- Task 1 -
Translate this sentence from the dog show thread into Spanish: "Anyway, I'm glad that I found some very nice and helpful judges!"
- Task 2 -
Answer these questions using the dog show thread.
(a) What place did Kimma get on Thursday and on Friday?
(b) Which event was Niraya planning to attend next, and when is it?
(c) On what dates should Bubbles be at the Lehigh Valley KC and the Delaware Water Gap KC?
- Task 3 -
Pick up the dog show thread after its final post and write what comes next.

- Text excerpt -
☆ ☆ ☆ ☆ ☆ ☆ ☆

# Yay Kimma!



## Finkie_Mom (Mar 2, 2010)

Yesterday Kimma got her RN! We Qd each time we entered, so she finished it pretty fast. Her first leg was in October with the same judge we had Friday. And on Thursday and Friday, she placed! She got third each time. I'm just so happy she Qd at all 










Both judges actually found me today at my set up (there was no obedience, so I'm assuming they were spectating), and told me that I need to get her in to formal classes and that they expect to see us next year in at least Rally Advanced and/or formal Obedience. I trained Kimma for Rally by myself, and they knew that, which is why they said it that way LOL. I told them maybe they would see me again for Rally, but probably not for Obedience hahaha. I don't know if Kimma is a good fit for it.

Anyway, I'm glad that I found some very nice and helpful judges! Now I know who to follow if we progress


----------



## RoughCollie (Mar 7, 2011)

That's great! Congratulations to you and Kimma!


----------



## Niraya (Jun 30, 2011)

Yay Kimma! Congratulations!

I'm sorry I didn't get to see you and Xeph today . I spent the majority of my time with the Siberians - meeting people and talking and watching the sweeps. When I went to find you both no one was around!


----------



## Finkie_Mom (Mar 2, 2010)

RoughCollie said:


> That's great! Congratulations to you and Kimma!


Thanks! I'm pretty proud of her. Even though she was totally being a brat the third time (yesterday). But, a Q is a Q, and we even placed, so I guess she wasn't THAT bad LOL.



Niraya said:


> Yay Kimma! Congratulations!
> 
> I'm sorry I didn't get to see you and Xeph today . I spent the majority of my time with the Siberians - meeting people and talking and watching the sweeps. When I went to find you both no one was around!


Thank you!!!

Oh man! Bummer 

I don't think Xeph is going to be at any shows in this area anytime too soon, but Bubbles and I should be at the Lehigh Valley KC and the Delaware Water Gap KC on December 17 & 18 if you can make that one! We won't even enter if she's not back in coat, though. She honestly shouldn't have been shown this week, but I know she needed the experience. Plus, I wanted to go to this one LOL. I will let you know if we're going 

Will you be back tomorrow???


----------



## Niraya (Jun 30, 2011)

Where's the LVKC one in December ? The next one we were planning on going to was the Canine Learning Experience at the end of January.

I know a few people who are bringing their puppies out at that show.

We won't be back tomorrow. It's really too far for us to travel  and my mother can't handle it with her back and MS.


----------



## Finkie_Mom (Mar 2, 2010)

Niraya said:


> Where's the LVKC one in December ? The next one we were planning on going to was the Canine Learning Experience at the end of January.
> 
> I know a few people who are bringing their puppies out at that show.
> 
> We won't be back tomorrow. It's really too far for us to travel  and my mother can't handle it with her back and MS.


Here's the link to the one I may enter in December:
http://lvkc.org/shows/december-point-show/

Is the Canine Learning Experience one a regular AB show?

☆ ☆ ☆ ☆ ☆ ☆ ☆

- Data shown -
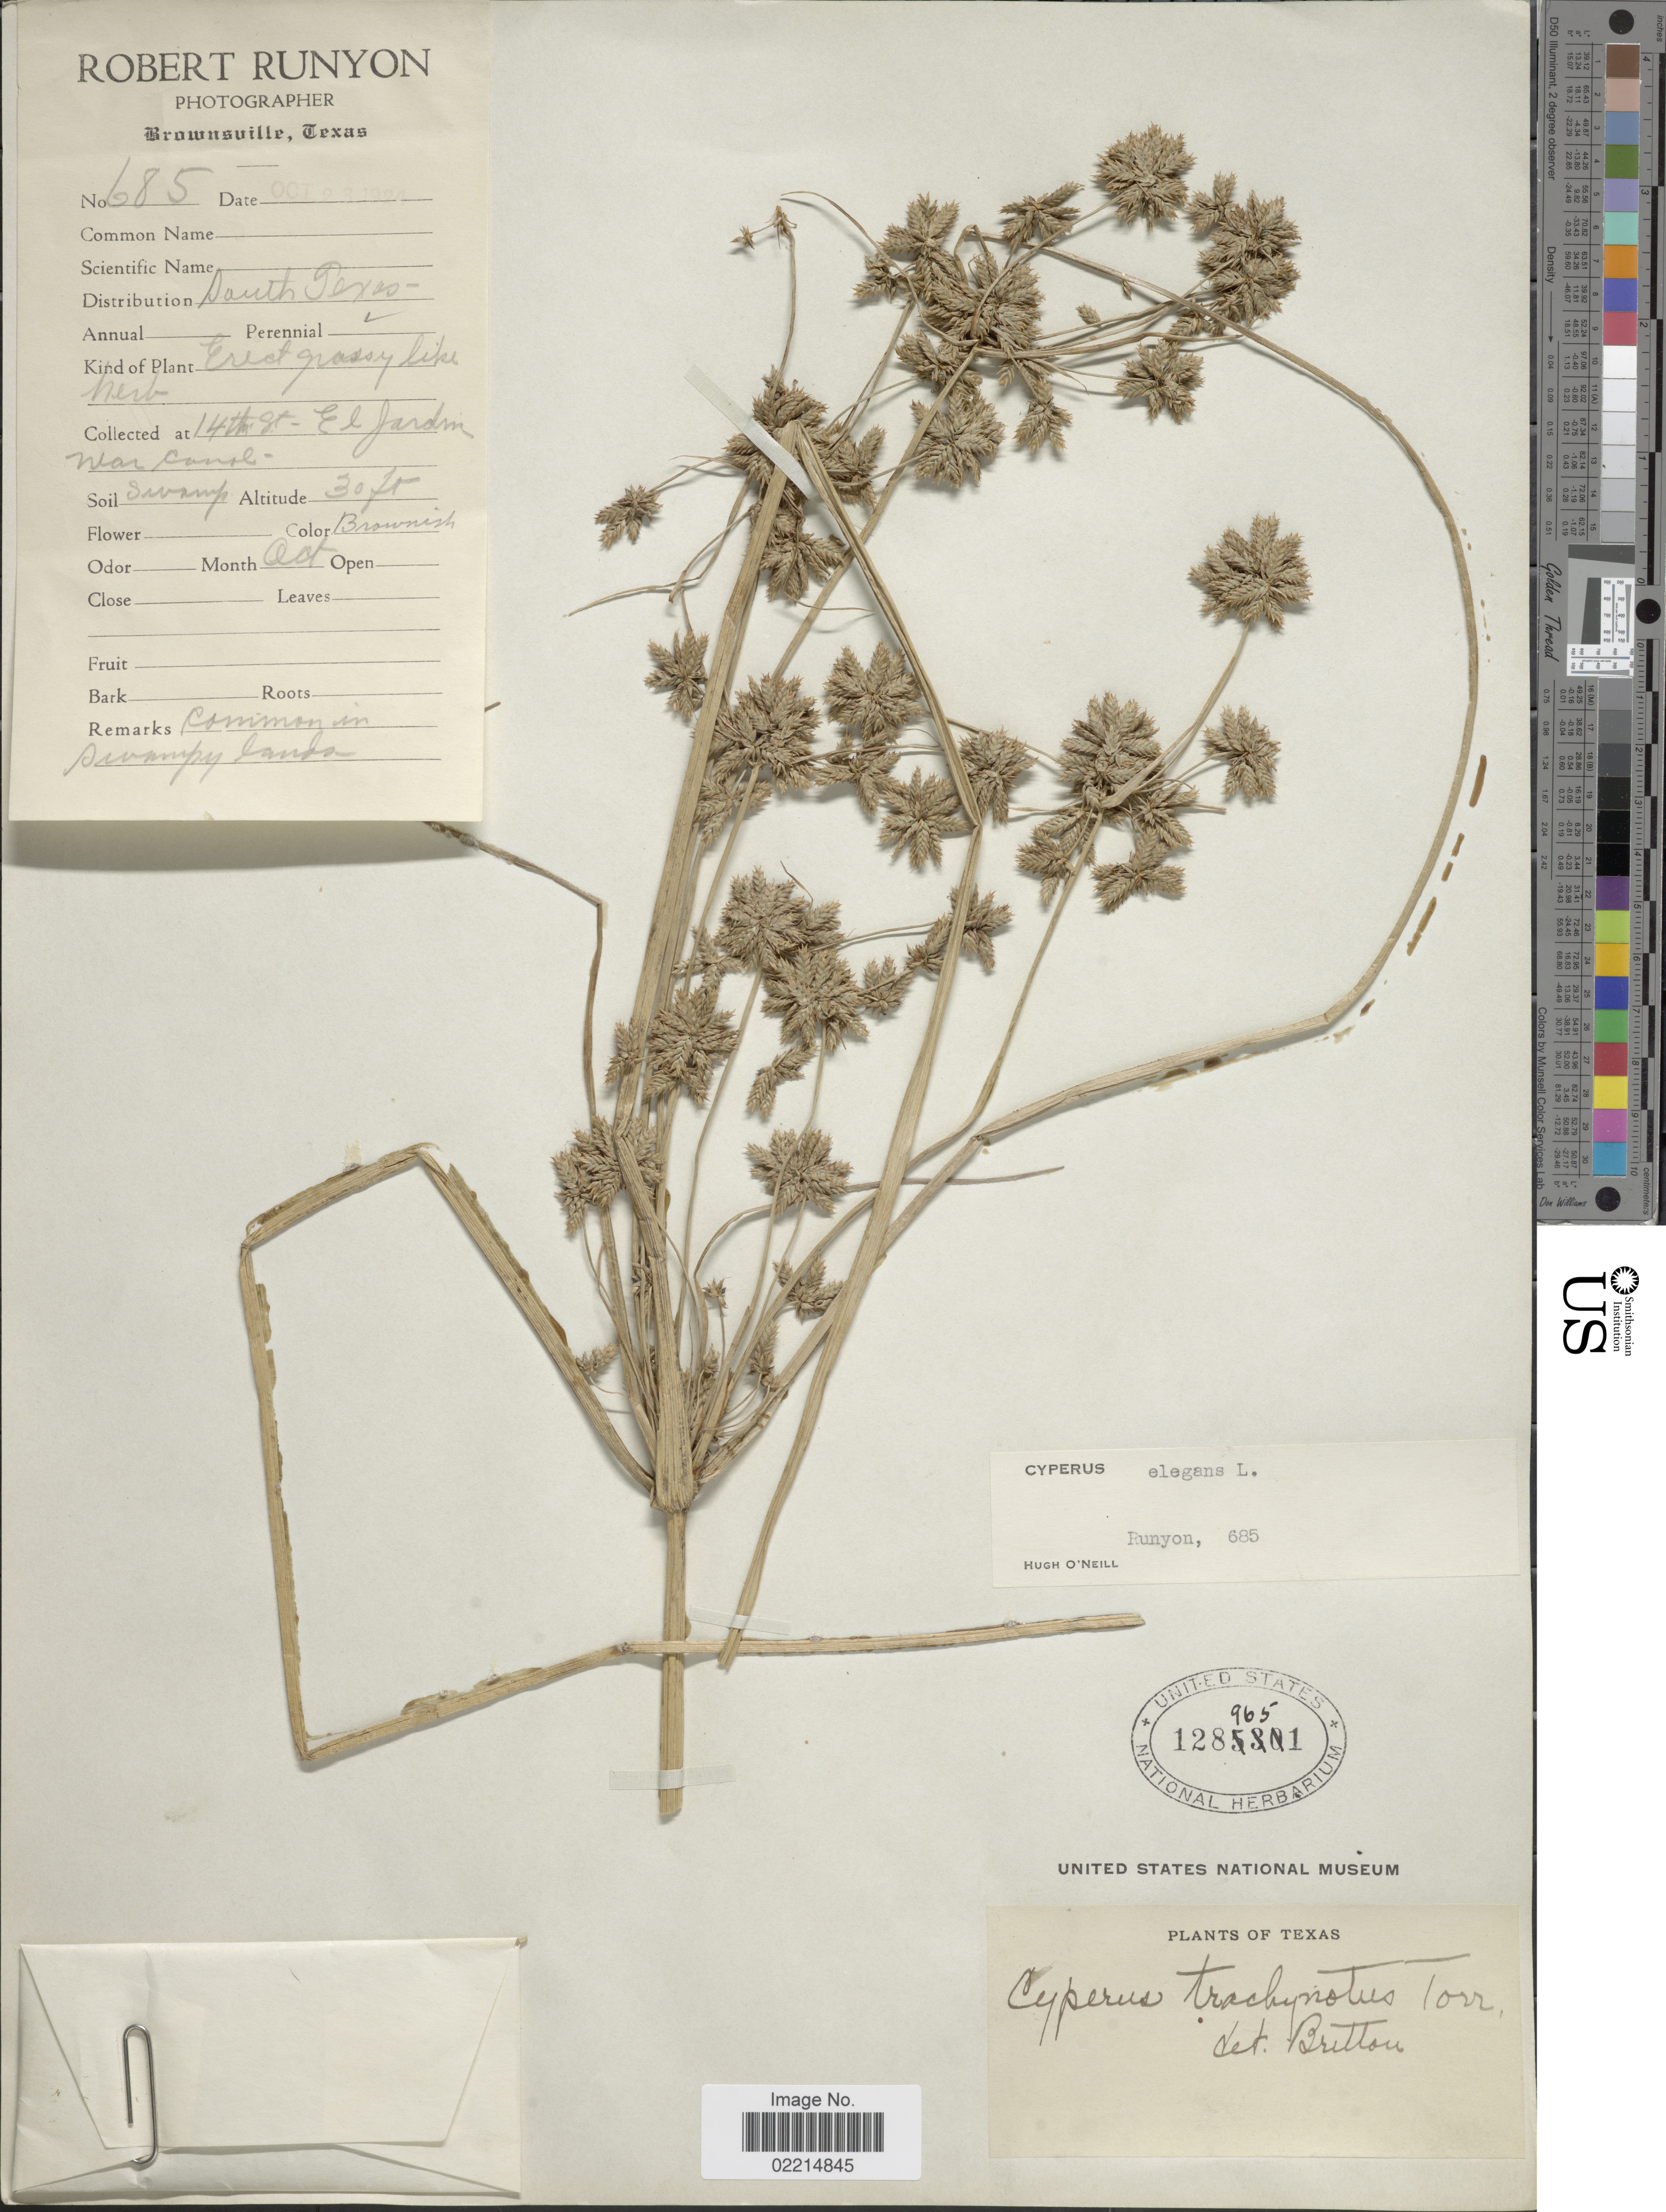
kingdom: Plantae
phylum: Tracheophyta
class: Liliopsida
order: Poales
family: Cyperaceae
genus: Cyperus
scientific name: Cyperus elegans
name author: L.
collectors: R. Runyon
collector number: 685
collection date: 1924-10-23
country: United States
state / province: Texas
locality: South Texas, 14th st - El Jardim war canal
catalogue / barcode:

☆ ☆ ☆ ☆ ☆ ☆ ☆

- Final result 1 -
De todos modos, ¡me alegra haber encontrado unos jueces muy amables y serviciales!

- Final result 2 -
(a) Third place each time.
(b) The Canine Learning Experience, at the end of January.
(c) December 17 and 18.

- Final result 3 -
I'm sure we will meet up eventually! I know that Xeph and I have decided that we may be doing some shows together in the future, as rooming worked out, and we were able to help each other out a lot. Plus, it was fun


----------



## Niraya (Jun 30, 2011)

I'm really glad everything worked out great for the two of you and you both had a bunch of fun! I'm sure we'll meet up sometime, too! Any show that's up around here I will most likely be able to get to - unless some drastically terrible thing happens.

This is the link from the LVKC website from last year about the Canine Learning Experience http://lvkc.org/shows/canine-learning-experience/ AB match show.

I actually haven't found a date for the upcoming one. So I'm not really sure when it is - aside from what I've been told by my instructor and mentor - that it was towards the end of January. xD


----------



## petpeeve (Jun 10, 2010)

I saw this thread the other day, but it was in the midst of your 'conversation' and I didn't want to interupt.

Anyways, now that the coast is clear ... 

WOO HOO ! ... :clap2: ... nice going on the RN !

and to a lesser extent, nice going on the schmoozing as well. :clap2:


----------



## Finkie_Mom (Mar 2, 2010)

Niraya said:


> I'm really glad everything worked out great for the two of you and you both had a bunch of fun! I'm sure we'll meet up sometime, too! Any show that's up around here I will most likely be able to get to - unless some drastically terrible thing happens.
> 
> This is the link from the LVKC website from last year about the Canine Learning Experience http://lvkc.org/shows/canine-learning-experience/ AB match show.
> 
> I actually haven't found a date for the upcoming one. So I'm not really sure when it is - aside from what I've been told by my instructor and mentor - that it was towards the end of January. xD


Cool, thanks for the link. I will soon set my plan of action for the first half of next year. I will let you know if I decide to enter that show in December 



petpeeve said:


> I saw this thread the other day, but it was in the midst of your 'conversation' and I didn't want to interupt.
> 
> Anyways, now that the coast is clear ...
> 
> ...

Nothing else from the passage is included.